Trader accuses state of illegally detaining his Sh250 million rice

Director of Criminal investigations George Kinoti in his office at DCI headquarters during an interview. Photo/Monicah Mwangi
Director of Criminal investigations George Kinoti in his office at DCI headquarters during an interview. Photo/Monicah Mwangi

An importer has accused the government agencies of withholding his consignment of rice illegally a week after a court ordered that he takes control of his goods.

Phoenix Global has been fighting for the release of the 10,000 tonnes of rice valued at about Sh250 million.

The rice was confiscated by a multi-agency team at the height of the operation to rid the country of counterfeit goods in 2018.

The importer accuses the Kenya Bureau of Standards and the Directorate of Criminal Investigations (DCI) of defying court orders allowing him to pick the consignment.

Judge Eric Ogola of the Mombasa High Court on January 24, granted the company the order after Kebs failed to prove that the rice was unfit for human consumption.

In the case, Phoenix had sued Kenya Revenue Authority, Kebs, DCI, Attorney General, Anti-Counterfeit Agency, and Financial Reporting Centre.

The company said it lost Sh53 million as a result of the manner in which the investigative agencies handled the produce.

The importer further says the rice requires fumigation but police officers at their warehouse have locked them out.

Judge Ogola, in this regard, awarded the petitioner Sh15 million in damages.

The judge ruled that Kebs meets the cost arising from storage charges, financial and interest costs, staff salary, loss of business, and sampling.

“Kebs failed to recognise the results of the verification from its own agents. Kebs has not sacked or complained to the said agents and has also done local verification that does not indict the petitioner,” Ogola said in his ruling.

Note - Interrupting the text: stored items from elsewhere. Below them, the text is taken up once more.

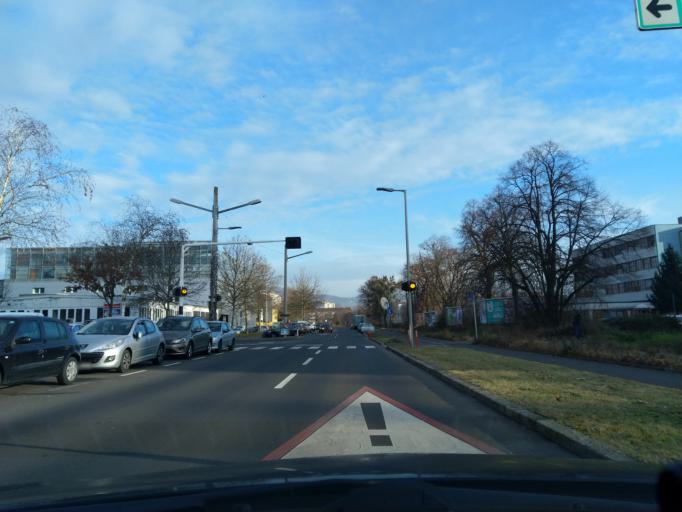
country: AT
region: Upper Austria
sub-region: Linz Stadt
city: Linz
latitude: 48.3159
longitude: 14.2877
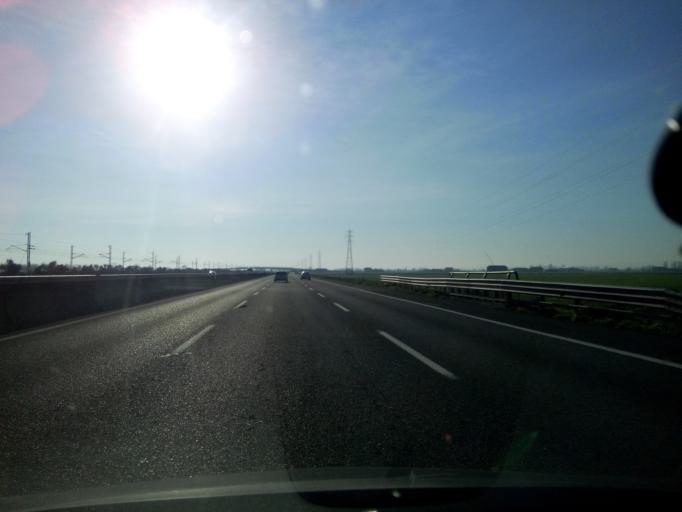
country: IT
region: Emilia-Romagna
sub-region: Provincia di Reggio Emilia
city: Prato
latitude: 44.7069
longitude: 10.7310
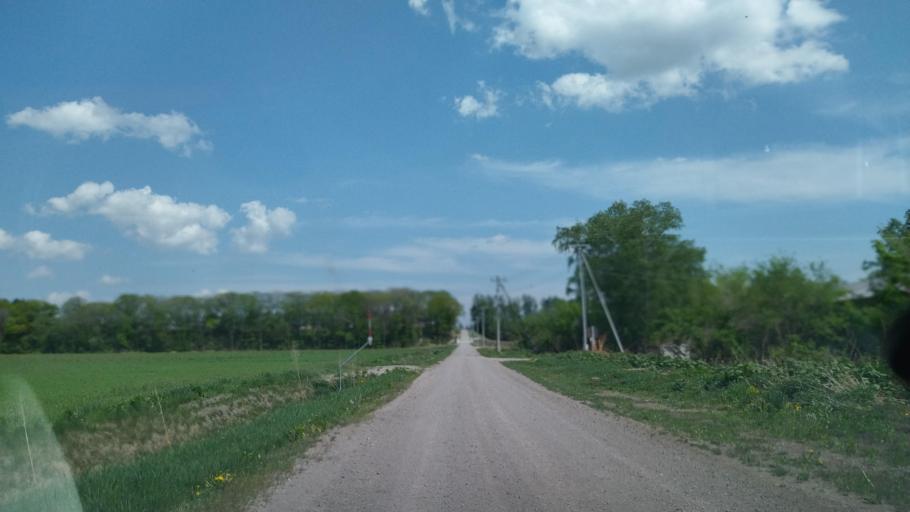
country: JP
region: Hokkaido
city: Otofuke
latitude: 43.1323
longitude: 143.2182
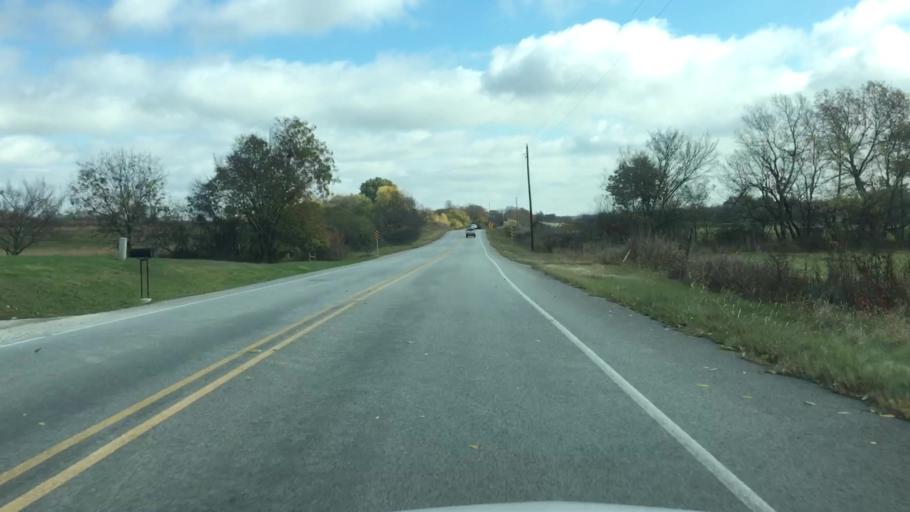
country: US
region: Arkansas
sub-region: Benton County
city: Centerton
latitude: 36.3021
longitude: -94.3137
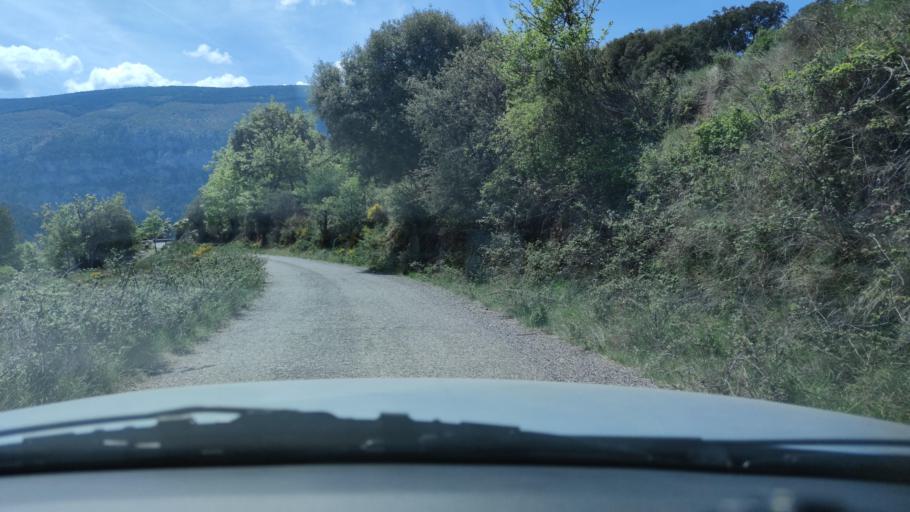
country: ES
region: Catalonia
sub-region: Provincia de Lleida
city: Sort
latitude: 42.3166
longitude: 1.0857
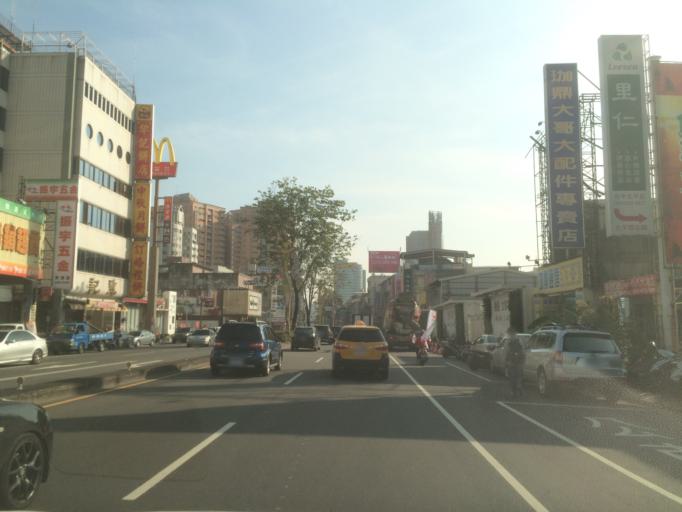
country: TW
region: Taiwan
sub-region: Taichung City
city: Taichung
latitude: 24.1715
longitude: 120.6718
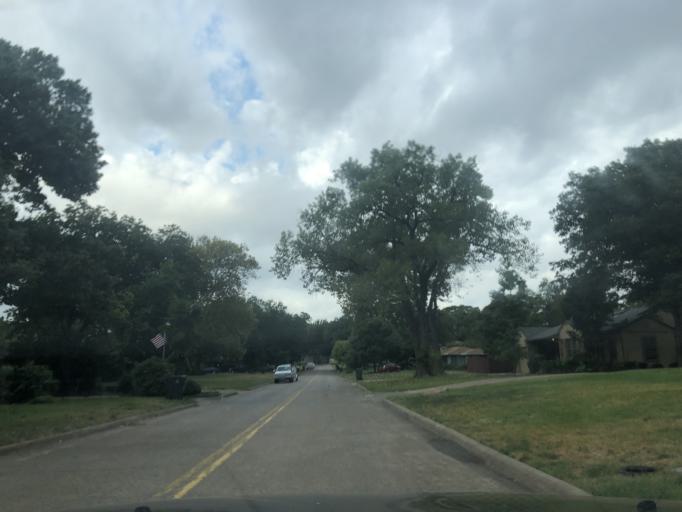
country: US
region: Texas
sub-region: Dallas County
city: Garland
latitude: 32.8880
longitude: -96.6456
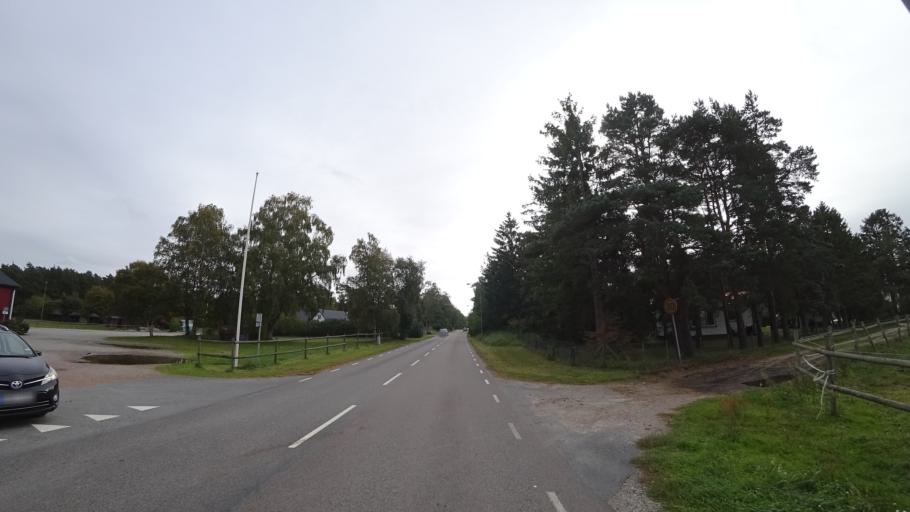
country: SE
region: Skane
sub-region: Kavlinge Kommun
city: Hofterup
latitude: 55.8027
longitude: 12.9858
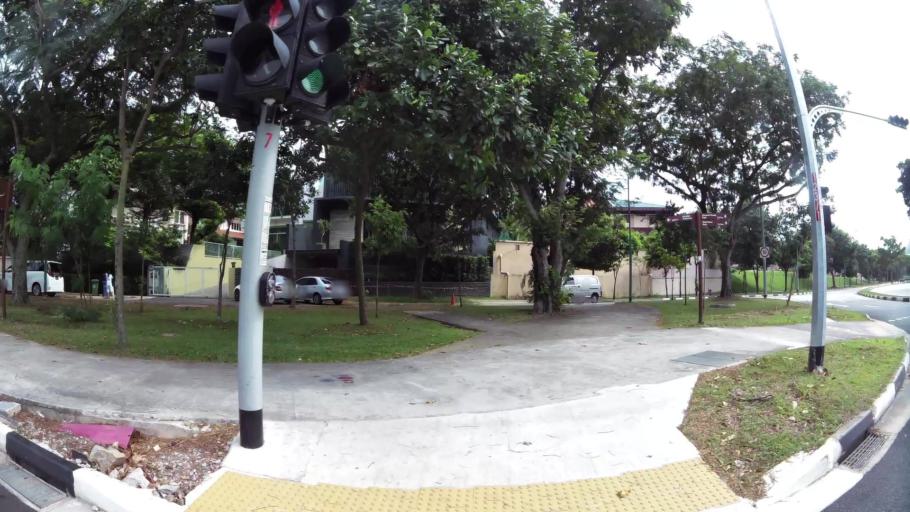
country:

“I am satisfied that the blame in this petition must fall solely on Kebs. KRA has done its statutory duty and cannot be blamed for Kebs’ shortcomings.”

The importer, in its submissions, said the bone of contention was on the grading of the rice and not the suitability for consumption.

KRA and Kebs had claimed the consignment, which originated largely from Thailand and Pakistan, had aflatoxin.

“The DCI set parameters which Kebs was to use in conducting the test yet the results produced in court do not address this concern,” Ogola said.

The judge held that the rice was properly verified and a pre-verification certificate issued in conformity.

“There is no valid reason why the said rice is still held in the Mitchell Cotts warehouse,” Ogola said adding that the difference in grain size is negligible to warrant the destruction of the consignment.

The government last year escalated

checks on foods imports after it emergedthat sugar poisoned with heavy metals had been shipped into the country as human food.